(Chart analysis data)
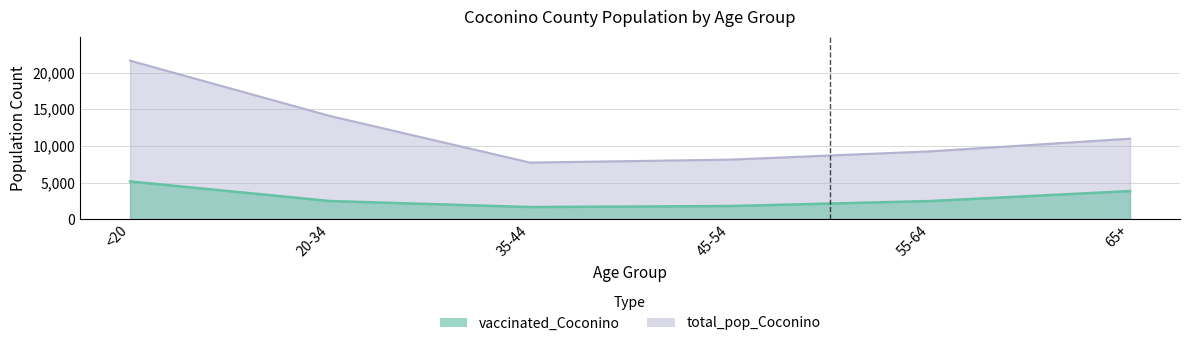

What is the difference between the maximum and minimum values in the total_pop_Coconino series?

13907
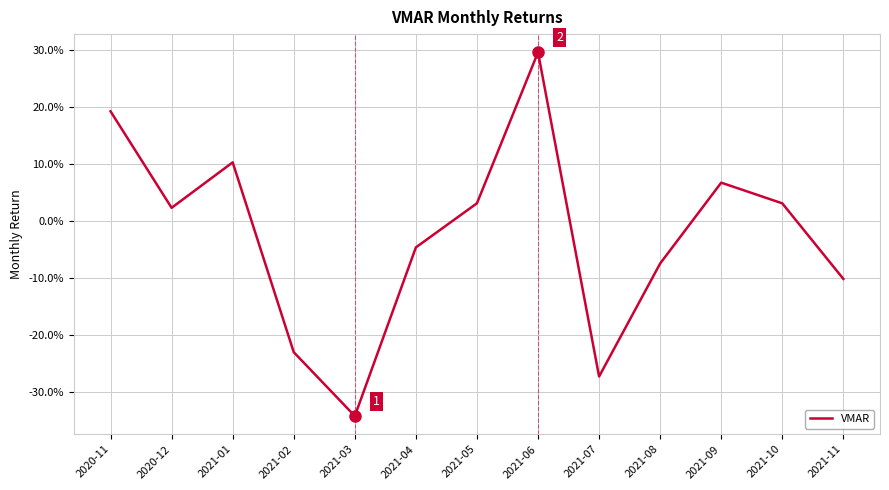

The value at 2021-04 is -0.0. True or false?

False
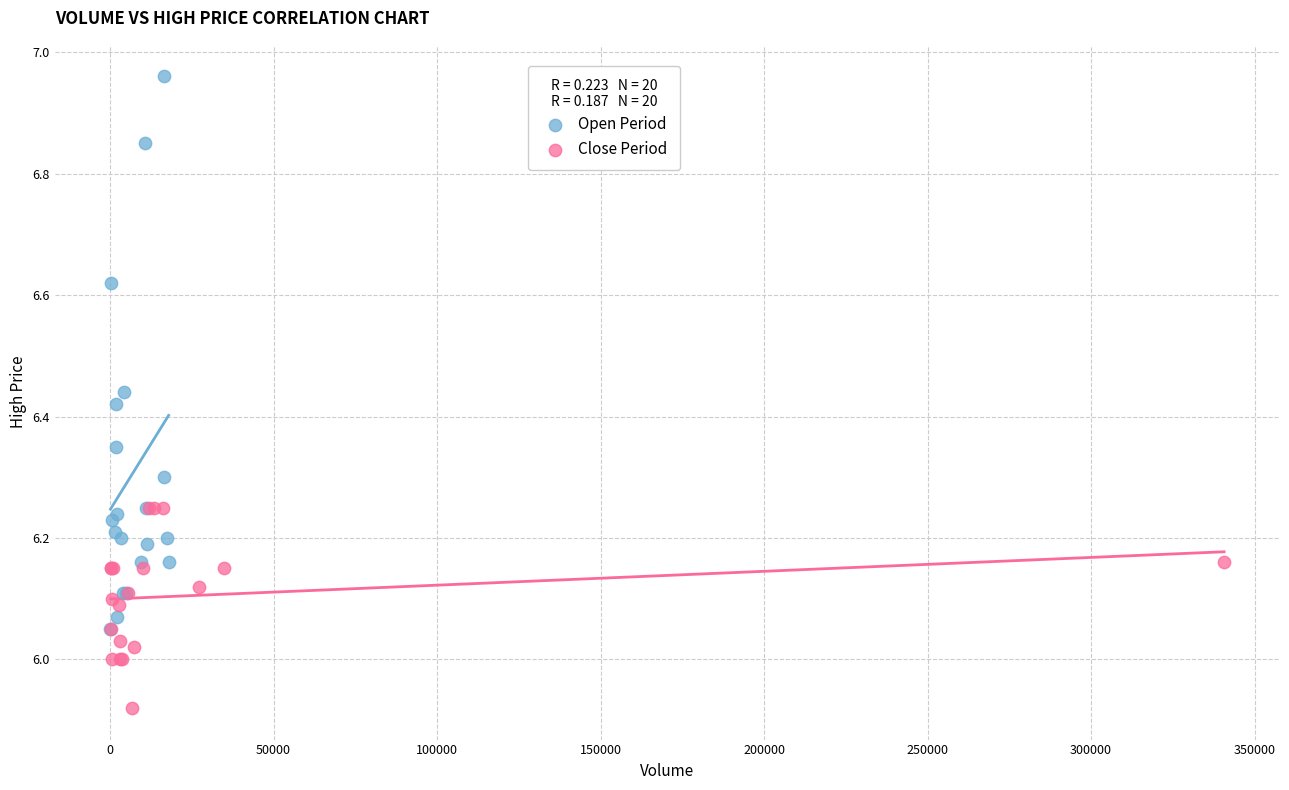

Which series contains the lowest Y value?

Close Period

*Directive*. In the listing, from the line with "The value at 2021-04 is -0.0. True or false?" through the end, change "lowest" to "smallest" and keep everything else unchanged. Leave the pictures out of the answer.

*Task result*.
The value at 2021-04 is -0.0. True or false?

False

Which series contains the smallest Y value?

Close Period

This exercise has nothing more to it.